Yes, we’ll have to fight state-level inertia. Local nuclear projects will still face outdated permitting regimes, regulatory red tape, and fear-mongering from environmental lobbies. We’ll need to push the legislature further — to extend tax benefits, modernize siting laws, and develop real waste-handling infrastructure. But why wait for the state to fix what it clearly doesn’t prioritize?
Betting big on nuclear and clean-tech manufacturing doesn’t mean ignoring the future. It means building it. It means embracing the kind of economic vision that doesn’t just create jobs, but defines a city. It means putting Aurora on the map as the place where energy, technology, and industry converge — not just to power homes, but to power hope.
Reindustrialization isn’t just some nostalgic slogan. It’s a national
imperative. And it won’t happen in D.C. or Silicon Valley. It’ll happen in cities like ours — gritty, growing, unafraid to defy the narrative.
So here’s the challenge to every business leader, policymaker, investor, and resident: Don’t wait. Build it. Let’s make Aurora the city that said yes while everyone else was still thinking about it. Let’s make ourselves indispensable — not because we played it safe, but because we bet big on the one thing that still matters: Energy.
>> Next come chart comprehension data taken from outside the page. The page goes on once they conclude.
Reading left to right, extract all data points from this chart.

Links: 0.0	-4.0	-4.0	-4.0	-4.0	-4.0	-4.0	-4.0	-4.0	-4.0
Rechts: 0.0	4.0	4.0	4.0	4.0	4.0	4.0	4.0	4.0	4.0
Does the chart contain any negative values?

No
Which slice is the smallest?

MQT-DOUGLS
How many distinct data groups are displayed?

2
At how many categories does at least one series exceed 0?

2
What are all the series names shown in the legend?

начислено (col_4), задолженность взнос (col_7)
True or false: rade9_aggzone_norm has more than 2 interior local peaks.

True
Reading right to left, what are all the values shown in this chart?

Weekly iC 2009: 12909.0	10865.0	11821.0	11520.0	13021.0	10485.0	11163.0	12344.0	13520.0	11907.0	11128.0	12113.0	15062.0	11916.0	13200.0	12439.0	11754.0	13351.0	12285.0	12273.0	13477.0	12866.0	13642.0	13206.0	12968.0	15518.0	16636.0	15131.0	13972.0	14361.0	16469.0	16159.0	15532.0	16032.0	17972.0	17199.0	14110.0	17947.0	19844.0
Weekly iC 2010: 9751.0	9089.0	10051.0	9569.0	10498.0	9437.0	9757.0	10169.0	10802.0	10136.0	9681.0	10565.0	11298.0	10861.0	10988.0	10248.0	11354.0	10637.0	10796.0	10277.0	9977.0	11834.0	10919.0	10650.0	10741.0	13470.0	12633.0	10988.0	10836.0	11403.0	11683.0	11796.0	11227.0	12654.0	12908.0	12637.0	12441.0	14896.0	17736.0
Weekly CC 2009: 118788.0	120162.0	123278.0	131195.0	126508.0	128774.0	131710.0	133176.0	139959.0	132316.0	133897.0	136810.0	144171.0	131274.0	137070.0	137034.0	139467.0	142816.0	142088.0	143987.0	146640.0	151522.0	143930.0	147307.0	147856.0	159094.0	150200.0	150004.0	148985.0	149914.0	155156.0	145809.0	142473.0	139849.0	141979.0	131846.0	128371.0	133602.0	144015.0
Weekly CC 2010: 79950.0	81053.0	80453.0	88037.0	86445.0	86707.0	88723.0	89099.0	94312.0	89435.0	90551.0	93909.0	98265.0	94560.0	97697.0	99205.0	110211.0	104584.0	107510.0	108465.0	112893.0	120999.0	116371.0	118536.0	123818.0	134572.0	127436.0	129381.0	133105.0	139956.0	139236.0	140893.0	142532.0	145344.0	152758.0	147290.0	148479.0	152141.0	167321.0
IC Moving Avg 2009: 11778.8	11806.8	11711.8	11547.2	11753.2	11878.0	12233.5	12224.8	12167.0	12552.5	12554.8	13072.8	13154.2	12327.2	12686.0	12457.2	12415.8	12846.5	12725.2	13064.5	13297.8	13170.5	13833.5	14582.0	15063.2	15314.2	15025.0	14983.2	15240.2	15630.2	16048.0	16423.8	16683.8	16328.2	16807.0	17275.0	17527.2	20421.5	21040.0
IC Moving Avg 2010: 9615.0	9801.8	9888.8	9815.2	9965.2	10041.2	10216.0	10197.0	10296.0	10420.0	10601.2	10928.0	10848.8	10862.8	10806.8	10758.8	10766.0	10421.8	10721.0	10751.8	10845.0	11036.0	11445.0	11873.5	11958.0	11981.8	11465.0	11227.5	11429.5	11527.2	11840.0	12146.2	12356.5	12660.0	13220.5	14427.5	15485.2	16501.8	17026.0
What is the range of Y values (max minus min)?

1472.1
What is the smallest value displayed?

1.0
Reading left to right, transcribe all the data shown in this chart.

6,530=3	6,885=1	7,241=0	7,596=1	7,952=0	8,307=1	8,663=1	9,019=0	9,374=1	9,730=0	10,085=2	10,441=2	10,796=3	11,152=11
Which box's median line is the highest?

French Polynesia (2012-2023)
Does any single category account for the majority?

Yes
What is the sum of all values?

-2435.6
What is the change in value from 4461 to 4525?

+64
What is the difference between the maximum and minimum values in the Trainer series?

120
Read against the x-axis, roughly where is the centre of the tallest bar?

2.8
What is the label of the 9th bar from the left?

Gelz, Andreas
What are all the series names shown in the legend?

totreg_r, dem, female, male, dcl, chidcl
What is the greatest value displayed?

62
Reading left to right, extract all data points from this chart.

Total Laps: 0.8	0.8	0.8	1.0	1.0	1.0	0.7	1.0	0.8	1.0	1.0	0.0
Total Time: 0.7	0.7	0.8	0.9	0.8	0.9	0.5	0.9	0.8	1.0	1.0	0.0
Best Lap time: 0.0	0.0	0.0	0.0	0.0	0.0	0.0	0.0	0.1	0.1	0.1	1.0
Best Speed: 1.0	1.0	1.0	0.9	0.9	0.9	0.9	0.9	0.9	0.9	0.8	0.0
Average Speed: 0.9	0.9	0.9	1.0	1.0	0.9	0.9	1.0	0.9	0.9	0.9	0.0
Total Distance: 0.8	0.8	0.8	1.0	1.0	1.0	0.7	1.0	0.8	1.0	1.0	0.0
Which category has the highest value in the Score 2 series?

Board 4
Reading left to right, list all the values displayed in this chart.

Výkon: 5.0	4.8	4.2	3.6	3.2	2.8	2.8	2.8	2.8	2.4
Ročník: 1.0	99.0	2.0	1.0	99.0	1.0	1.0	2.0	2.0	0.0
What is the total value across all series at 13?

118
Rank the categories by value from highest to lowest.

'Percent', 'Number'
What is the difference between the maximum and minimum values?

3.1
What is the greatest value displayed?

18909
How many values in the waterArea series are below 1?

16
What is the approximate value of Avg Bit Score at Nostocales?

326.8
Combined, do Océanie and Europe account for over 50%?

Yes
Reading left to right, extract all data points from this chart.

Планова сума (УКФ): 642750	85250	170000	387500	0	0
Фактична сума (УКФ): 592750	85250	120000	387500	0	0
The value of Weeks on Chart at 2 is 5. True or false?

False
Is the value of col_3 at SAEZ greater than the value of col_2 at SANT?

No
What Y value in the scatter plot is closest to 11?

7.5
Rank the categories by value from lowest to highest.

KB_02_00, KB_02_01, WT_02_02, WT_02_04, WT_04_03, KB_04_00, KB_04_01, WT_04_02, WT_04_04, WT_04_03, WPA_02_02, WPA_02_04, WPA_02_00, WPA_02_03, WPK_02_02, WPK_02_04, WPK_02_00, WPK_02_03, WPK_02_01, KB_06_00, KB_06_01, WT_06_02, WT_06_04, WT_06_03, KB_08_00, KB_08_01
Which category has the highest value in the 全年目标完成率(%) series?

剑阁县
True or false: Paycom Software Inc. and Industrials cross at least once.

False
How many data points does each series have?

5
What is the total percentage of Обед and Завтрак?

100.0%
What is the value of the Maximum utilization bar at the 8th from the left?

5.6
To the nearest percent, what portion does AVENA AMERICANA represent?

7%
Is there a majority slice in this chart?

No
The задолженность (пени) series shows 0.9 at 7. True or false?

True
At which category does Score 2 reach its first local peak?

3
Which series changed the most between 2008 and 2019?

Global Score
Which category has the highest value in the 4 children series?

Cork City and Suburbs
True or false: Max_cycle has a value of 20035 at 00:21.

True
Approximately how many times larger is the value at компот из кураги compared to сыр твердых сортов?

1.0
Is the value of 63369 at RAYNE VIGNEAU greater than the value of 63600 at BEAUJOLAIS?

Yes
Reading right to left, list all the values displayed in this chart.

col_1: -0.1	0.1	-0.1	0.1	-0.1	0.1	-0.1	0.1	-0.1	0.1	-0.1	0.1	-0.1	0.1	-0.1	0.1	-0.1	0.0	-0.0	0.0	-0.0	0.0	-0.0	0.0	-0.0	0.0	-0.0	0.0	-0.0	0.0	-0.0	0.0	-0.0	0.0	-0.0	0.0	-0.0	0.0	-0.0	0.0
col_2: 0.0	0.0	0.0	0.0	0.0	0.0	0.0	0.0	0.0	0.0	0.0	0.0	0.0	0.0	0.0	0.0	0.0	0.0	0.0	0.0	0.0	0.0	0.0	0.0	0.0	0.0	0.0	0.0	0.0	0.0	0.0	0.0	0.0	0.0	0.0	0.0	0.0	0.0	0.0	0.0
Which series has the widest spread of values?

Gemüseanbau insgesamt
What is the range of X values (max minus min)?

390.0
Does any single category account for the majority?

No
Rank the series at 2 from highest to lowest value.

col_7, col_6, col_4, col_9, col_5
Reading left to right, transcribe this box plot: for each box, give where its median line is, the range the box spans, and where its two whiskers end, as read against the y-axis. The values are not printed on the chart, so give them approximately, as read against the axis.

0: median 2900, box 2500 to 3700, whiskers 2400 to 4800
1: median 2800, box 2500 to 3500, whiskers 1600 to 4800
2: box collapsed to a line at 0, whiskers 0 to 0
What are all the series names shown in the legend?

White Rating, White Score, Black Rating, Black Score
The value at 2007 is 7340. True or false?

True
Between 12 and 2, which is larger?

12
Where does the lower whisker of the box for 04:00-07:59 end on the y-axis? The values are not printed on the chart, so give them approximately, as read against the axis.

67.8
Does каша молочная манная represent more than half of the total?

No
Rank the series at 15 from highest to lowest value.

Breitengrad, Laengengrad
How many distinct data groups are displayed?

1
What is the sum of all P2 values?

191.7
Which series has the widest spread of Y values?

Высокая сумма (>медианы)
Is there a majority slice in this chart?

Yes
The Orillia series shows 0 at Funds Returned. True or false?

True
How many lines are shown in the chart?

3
Not the politics of it. Not the hashtags. The actual power to run cities, protect families, and fuel tomorrow’s economy.
The future is coming. If Colorado won’t lead, Aurora should. Because history doesn’t remember the cities that waited for permission. It remembers the ones that built anyway.
Michael A. Hancock is a retired high-tech business executive and a Coloradan since 1973. Originally from Texas, he is a musician, composer, software engineer and U.S. Air Force veteran whose wide-ranging interests — from science and religion to politics, the arts and philosophy — shape his perspective on culture, innovation and what it means to be a Coloradan.